Debating Common Wealth Trusts (1): public funds, vs basic income, vs commons funds

Via Thomas Hanna:

(from a series of reactions to a proposal by Peter Barnes)

“While Alaska is the only state to use its public fund to directly provide a level of universal basic income, other states do use the revenues they generate to fund a variety of social services (primarily public education). In Texas, for instance, revenues from the Texas Permanent School Fund—which acts similar to a Common Wealth Trust in that it directly owns and manages millions of acres of land in perpetuity—support public schools in every county and city both through direct transfers and bond guarantees. Revenues can also be used for other interesting public purposes. In Alabama, for instance, roughly 10 percent of the annual income from the Alabama Trust Fund is invested in the Forever Wild Land Trust Fund, a fund established by voters in 1992 to purchase, maintain, and protect natural areas of the state—similar, at least in its environmental orientation, to a Common Wealth Trust, albeit governed by the state rather than an independent non-profit.

In my opinion, this raises the question as to whether it would be more effective or even more equitable to distribute revenues from a public fund or Common Wealth Trust as universal basic income (as suggested by Barnes and is done in Alaska) or in other social or environmental ways. On the one hand, there is no indication that a basic income alone will provide the means or incentive for citizens to move to more environmentally sustainable practices. (It has not done so in Alaska). Moreover, for individuals at higher wealth and income distributions, a universal basic income could possibly serve to further increase patterns of consumption that undermine ecological sustainability. Accordingly, using revenues from Common Wealth Trusts for other public and environmental purposes may prove to be more effective at increasing environmental sustainability and reducing social inequality, at least in the short-term.

On the other hand, a universal basic income could have the not insignificant benefit of uniting people across classes behind the Common Wealth Trust idea, making it more attractive and resilient politically. This can be seen in the popularity and profile of the Alaska Permanent Fund, by far the most well-known of the American public funds in existence. This could be particularly important if the Common Wealth Trust concept expands beyond resource (and particularly fossil fuel) extraction to other areas, as Barnes suggests.
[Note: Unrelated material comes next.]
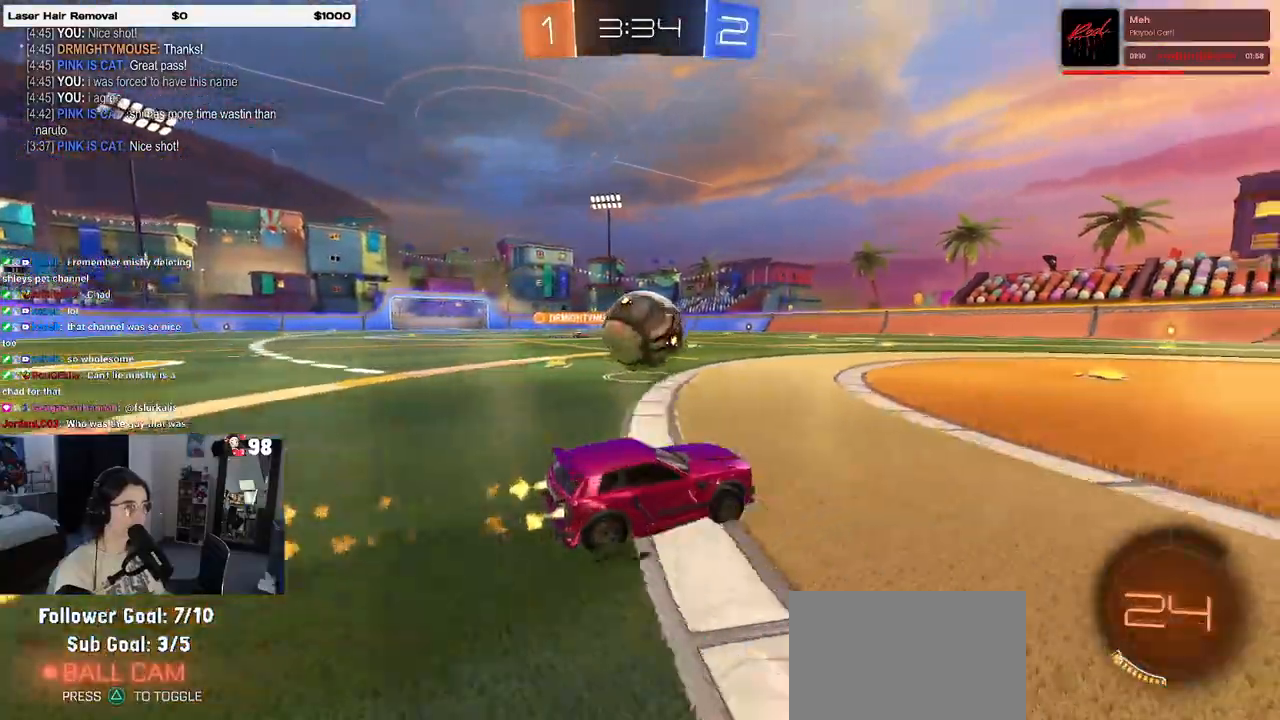
{"buttons": ["R1", "R2"], "left_stick": "up-right", "right_stick": "center", "events": [[50, "left_stick", "left"], [83, "R1", "up"], [217, "left_stick", "center"], [267, "CROSS", "down"], [383, "CROSS", "up"], [467, "left_stick", "up-right"], [500, "R1", "down"]]}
A related question concerns the critical concept of local community economic stability. Many cap-and-dividend (or fee-and-dividend) proposals envision some sort of conscious, planned effort—for both political and economic reasons—to reinvest proceeds from the program in local economies that are currently reliant on carbon intensive industries. The same would likely have to apply to the Common Wealth Trusts, especially an atmosphere trust (auctioning off the rights to dump carbon in the air) or mineral trust (charging to extract fossil fuels and other minerals from the ground). This suggests a broader conceptualization of Common Wealth Trusts beyond simply non-profit actors independent of the state that distribute proceeds equally to all. Rather, they likely would have to interact in some way with a democratically responsive and participatory economic planning system based on the goals of local economic stability, ecological sustainability, and social equity. Moreover, with issues as complex as climate change and ecological sustainability—to say nothing of local economic stability in a massive continental system such as the United States—such a system would likely have to be dynamic and evolve over time. This, in turn, raises fundamental questions regarding the structure, ownership, and governance of Common Wealth Trusts and their relationship to democratic politics.
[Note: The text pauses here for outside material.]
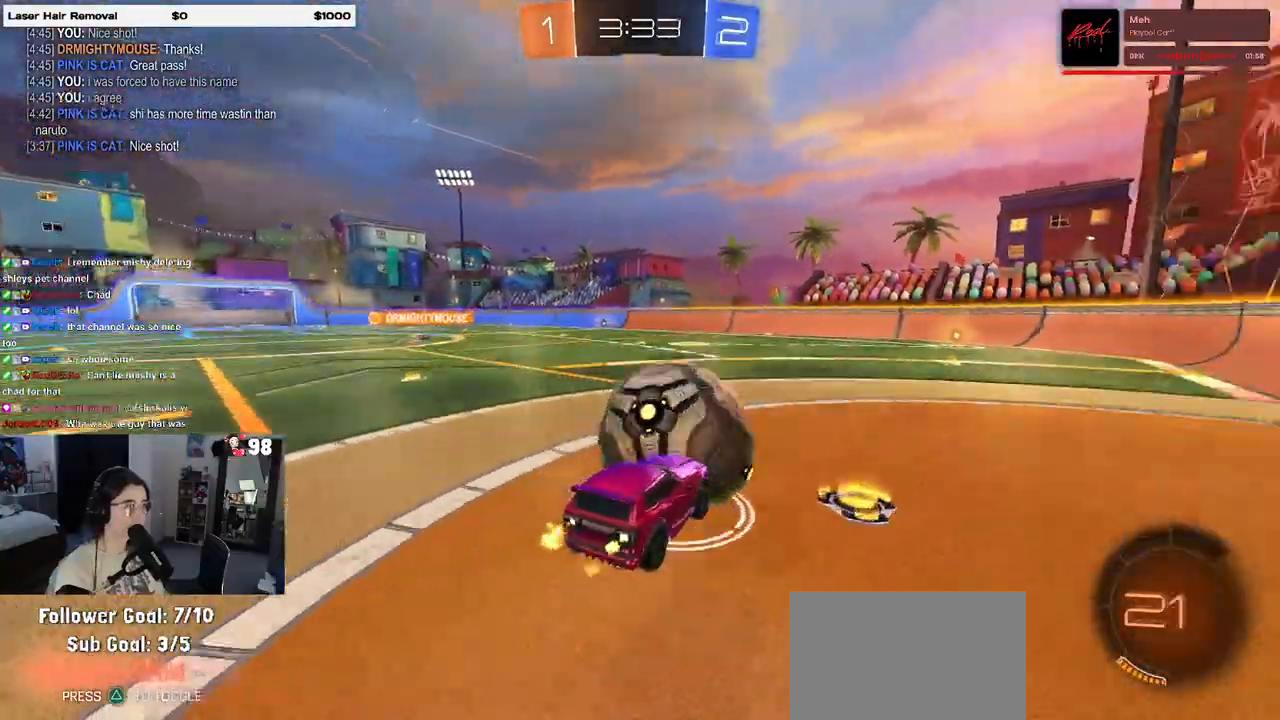
{"buttons": ["SQUARE", "R1", "R2"], "left_stick": "right", "right_stick": "center", "events": [[17, "CROSS", "down"], [100, "CROSS", "up"], [100, "R1", "up"], [183, "R1", "down"], [233, "left_stick", "down"], [367, "SQUARE", "down"], [433, "left_stick", "right"]]}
These issues only become more acute when we consider that, as many environmentalists and others have pointed out, truly addressing climate change in any sort of equitable way will require a redistribution of resources from (and/or greater sacrifices by) richer countries that developed on the back of carbon emissions to poorer developing countries that have traditionally been low-emitters. Instead of providing all U.S. residents with dividends of up to $5,000 (as Barnes suggests), one alternative might be that Common Wealth Trusts would, for a time, be used to invest in renewable energy infrastructure in communities destabilized by a decline in fossil fuel extraction and/or sent overseas to help developing countries grow their economies in a less carbon-intensive direction.”